Только пальцы, сжимающие ручку сумки, побелели от напряжения. Вечером,
укладывая Артёма спать, Анна долго сидела у его кроватки, слушая
ровное дыхание.
Она погладила мягкие волосы мальчика, вглядываясь в безмятежное лицо. Боль от утренней сцены все еще ныла в груди, острая и жгучая.
Этот демонстративный взгляд сквозь него… Это было хуже любых слов. Сергей вошел в комнату и, присев рядом на корточки, крепко обнял жену за плечи.
– Прости, – прошептал он хрипло. – Я… я не знаю, что с ней делать. Я
говорил с ней сегодня вечером. Снова. Она… она просто твердит одно и
то же.
– Я знаю. “Не мой внук. Не моя кровь”, – она озабоченно вздохнула. – Но он наш сын, Сережа. Наш. И он здесь, он дома. И никакая ее… поза… этого не изменит.
Она наклонилась и поцеловала Артёма в лоб. Ее слезы упали ему на щеку, но он не проснулся.
– Не переживай, ее мнение на меня не влияет. Я люблю Артема и смогу его защитить, – твердо сказал Сергей, прижимаясь щекой к ее волосам. – От всего. И от ее холода тоже. Он будет знать, что его любят. Думаю, ему хватит и одной бабушки, твоей мамы.
Анна устало прикрыла веки. В памяти снова всплыл тот ледяной взгляд на скамейке.
Прошли еще годы. Артём закончил школу, поступил в университет. Он стал высоким, сильным, уверенным в себе молодым человеком.
Анастасия Семеновна постарела. Стала еще более замкнутой, еще более одинокой.

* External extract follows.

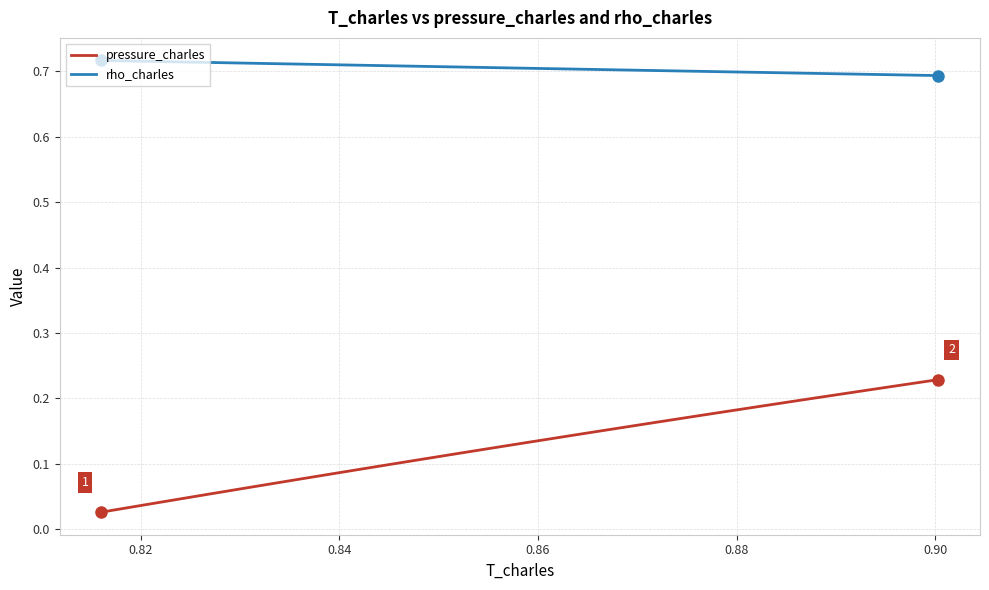

Which series has the largest range (max minus min)?

pressure_charles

Сергей навещал ее из чувства долга, помогал по хозяйству, приносил
лекарства.
Они разговаривали о погоде, о его работе, о здоровье. Имя Артёма никогда не произносилось и не упоминалось даже вскользь.
Это было табу, незримая стена, которую женщина возвела и охраняла до последнего.

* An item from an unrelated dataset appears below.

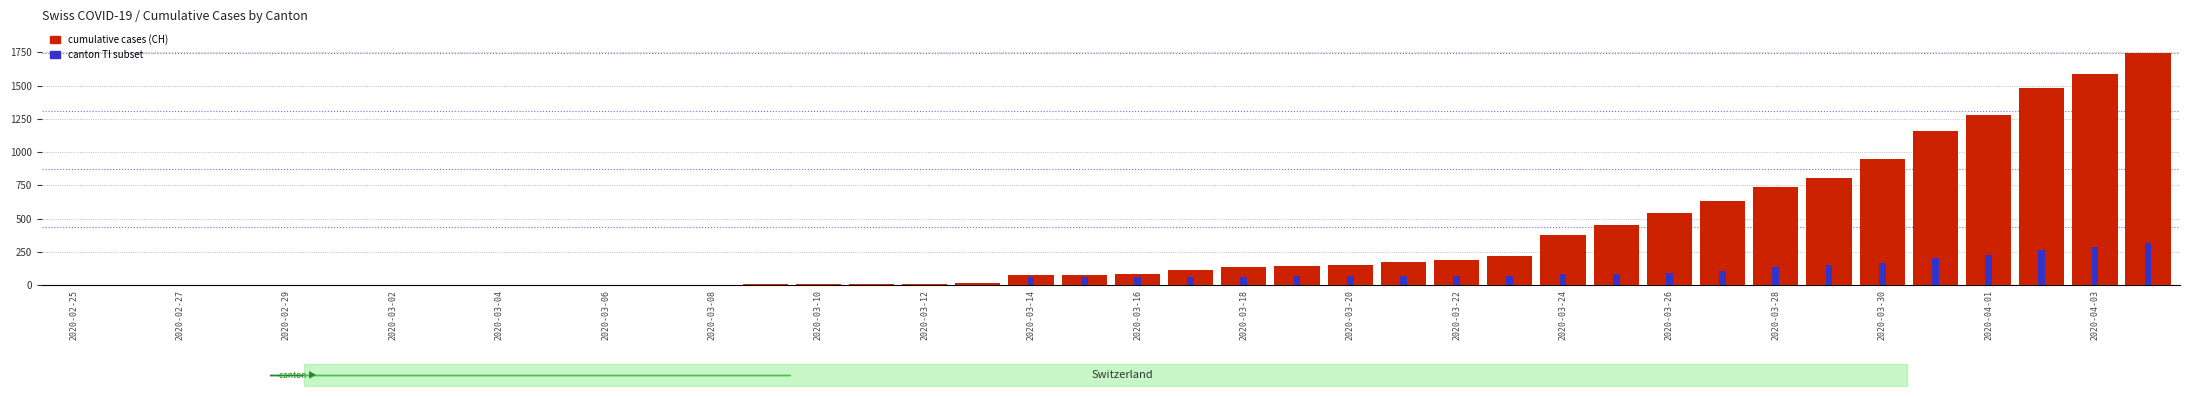

Does the chart contain any negative values?

No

Когда Артёму было двадцать два, Анастасию Семеновну госпитализировали с тяжелым заболеванием.
Сергей дежурил у ее постели в больнице, держал за иссохшую руку. Анна предложила прийти, привезти Артёма – “Может, перед лицом…
она смягчится?” Сергей, с тенью бесконечной усталости в глазах, покачал
головой:
– Не надо. Она спросила сегодня утром: «Ты один?» Я сказал: «Да, мама». Она кивнула и закрыла глаза. Она не изменится, Аня. Никогда.
Анастасия Семеновна ушла тихо, во сне. На похороны пришли ее немногочисленные подруги, соседи, Сергей и Анна.
Артём приехал из другого города, где проходил практику. Он стоял чуть поодаль, в строгом черном костюме, глядя на гроб с женщиной, чье лицо он едва помнил.
После похорон, разбирая скудные вещи матери, Сергей нашел в шкатулке конверт.
На нем ее отчетливым и твердым почерком было написано: “Сергею. Вскрыть лично”.
Внутри лежало завещание, оформленное по всем правилам, где все ее скромное имущество переходило сыну.
И короткая записка, написанная тем же неизменным почерком, что и много лет назад: “Сынок. Прости, что причиняла тебе боль. Но я не могла поступить иначе. Чужая кровь – не родная. Пусть он будет счастлив с вами. Но внуком моим он не был и не будет. Мать.”
Сергей долго сидел с этой запиской в руках. В его глазах не было слез, только
глубокая, давно знакомая усталость и горечь.
Мужчина медленно, очень медленно, разорвал записку на мелкие кусочки и выбросил в мусорное ведро.
Анастасия Семеновна ушла из жизни, так и не сделав шага навстречу Артему. Не признав его и не приняв.
Ее предрассудки и страх остались неизменными до самого конца.